* [Teks Bacaan]:
==============================
Permasalahan terkait dengan adanya tidak adanya jaminan untuk meminjam uang pada lembaga peminjaman ini sebenarnya sudah dipahami oleh pemerintah. Sehingga pemerintah juga mengeluarkan kredit lunak untuk masyarakat miskin agar mereka bisa memiliki modal untuk menjalankan sebuah usaha. Namun demikian, permasalahan yang kemudian muncul adalah aspek pendidikan yang dimiliki oleh masyarakat miskin. Karena kebanyakan masyarakat miskin masih memiliki pendidikan yang rendah. Sehingga dalam menggunakan uang pun mereka juga masih belum begitu mahir. Yang terjadi kemudian adalah bukan keuntungan yang diperoleh oleh masyarakat miskin penerima kredit lunak dari pemerintah. Akan tetapi seringkali mereka menjadi merugi karena antara pemasukan dan pengeluaran uang yang tidak tertata dengan baik.

Kondisi yang terjadi tersebut kemudian memaksa pemerintah untuk turun tangan dengan menurunkan tim ahli pemberdayaan agar masyarakat miskin ini dapat diberikan pembimbingan dalam mengelola usahanya. Memang ketika pada saat dilakukan pembimbingan mereka paham dan dapat menjalankan usahanya dengan baik. Namun setelah pihak yang melakukan pembimbingan pergi meninggalkan mereka, belum tentu mereka kemudian menjadi bisa untuk mengelola usahanya sendiri.

Masalah kemiskinan ini juga akan semakin diperparah dengan hadirnya arus globalisasi dan pasar bebas. Globalisasi dan pasar bebas ini telah menuntut seseorang untuk mampu bersaing dengan orang lain. Namun kenyataanya, masyarakat miskin ini berada dalam strata masyarakat kelas bawah. Sehingga tidak mungkin mereka bisa bersaing dengan masyarakat yang berada dalam kelas diatasnya. Karena masyarakat yang berada dalam kelas atas memiliki banyak sumber daya yang bisa mereka gunakan untuk memperluas usaha mereka. Jika kita melihat pada ekonomi masyarakat kelas bawah, kehidupan ekonomi mereka masih sangat bergantung dengan sektor pasar tradisional. Namun yang terjadi saat ini, banyak pasar tradisional yang mulai sepei pembeli. Hal itu terjadi karena saat ini banyak didirikan pasar-pasar modern yang berjaringan. Pasar-pasar modern ini ternyata melakukan ekspansi hingga ke wilayah-wilayah pedesaan. Sehingga ekonomi masyarakat desa yang berasal dari pasar tradisional ini sedikit demi sedikit akan terkikis.
==============================
* [Data untuk Ditelaah]:
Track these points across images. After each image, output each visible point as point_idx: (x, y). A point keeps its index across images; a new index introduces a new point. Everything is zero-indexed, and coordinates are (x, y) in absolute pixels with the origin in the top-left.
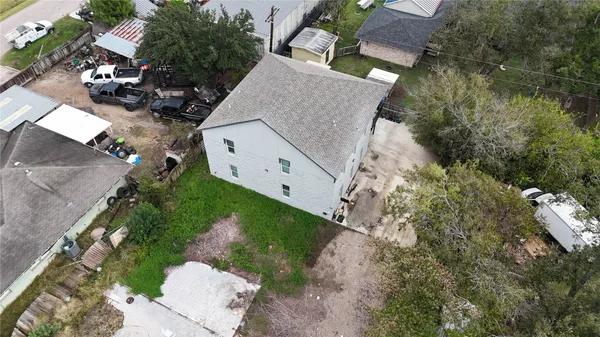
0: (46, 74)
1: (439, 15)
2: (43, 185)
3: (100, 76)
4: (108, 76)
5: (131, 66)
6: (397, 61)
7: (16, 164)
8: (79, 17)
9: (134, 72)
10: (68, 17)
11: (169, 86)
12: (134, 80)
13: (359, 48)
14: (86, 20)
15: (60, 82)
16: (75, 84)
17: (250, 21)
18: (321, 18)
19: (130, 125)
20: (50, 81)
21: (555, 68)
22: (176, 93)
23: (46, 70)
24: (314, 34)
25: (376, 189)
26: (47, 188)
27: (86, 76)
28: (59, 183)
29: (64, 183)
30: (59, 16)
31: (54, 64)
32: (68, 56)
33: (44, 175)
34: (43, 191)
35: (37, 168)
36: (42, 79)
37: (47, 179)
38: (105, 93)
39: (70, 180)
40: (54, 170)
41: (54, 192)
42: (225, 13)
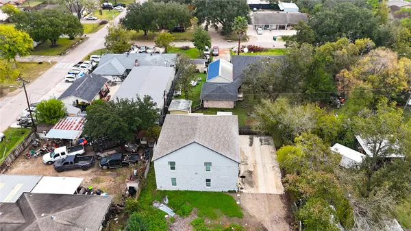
0: (13, 165)
1: (236, 81)
2: (66, 223)
3: (58, 155)
4: (63, 154)
5: (72, 145)
6: (225, 107)
7: (43, 215)
8: (20, 126)
9: (78, 147)
10: (10, 128)
11: (104, 150)
12: (81, 152)
13: (203, 105)
14: (26, 127)
15: (26, 167)
16: (38, 165)
17: (151, 101)
18: (175, 94)
19: (90, 178)
20: (19, 169)
21: (304, 92)
22: (111, 153)
23: (12, 162)
24: (179, 102)
25: (250, 170)
26: (69, 223)
27: (47, 158)
28: (75, 219)
29: (78, 218)
30: (6, 128)
31: (16, 157)
32: (24, 150)
33: (64, 216)
34: (67, 226)
35: (57, 213)
36: (11, 168)
37: (65, 219)
38: (67, 163)
39: (80, 215)
40: (68, 212)
41: (74, 225)
42: (138, 99)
==============================
* [Soal Latihan]:
a. Tulis ulang bagian teks tentang kemiskinan antara "Kondisi yang terjadi" dan "mengelola usahanya sendiri.", termasuk kedua batas tersebut.
b. Ganti "top-left" dengan "upper-left" pada baris-baris data antara awal data dan baris yang memuat "0: (46, 74)", termasuk kedua ujungnya, tanpa mengubah bagian lain. Tuliskan hanya baris-baris itu dan jangan sertakan gambar.

* [Jawaban Tiap Soal]:
a.
Kondisi yang terjadi tersebut kemudian memaksa pemerintah untuk turun tangan dengan menurunkan tim ahli pemberdayaan agar masyarakat miskin ini dapat diberikan pembimbingan dalam mengelola usahanya. Memang ketika pada saat dilakukan pembimbingan mereka paham dan dapat menjalankan usahanya dengan baik. Namun setelah pihak yang melakukan pembimbingan pergi meninggalkan mereka, belum tentu mereka kemudian menjadi bisa untuk mengelola usahanya sendiri.

b.
Track these points across images. After each image, output each visible point as point_idx: (x, y). A point keeps its index across images; a new index introduces a new point. Everything is zero-indexed, and coordinates are (x, y) in absolute pixels with the origin in the upper-left.
0: (46, 74)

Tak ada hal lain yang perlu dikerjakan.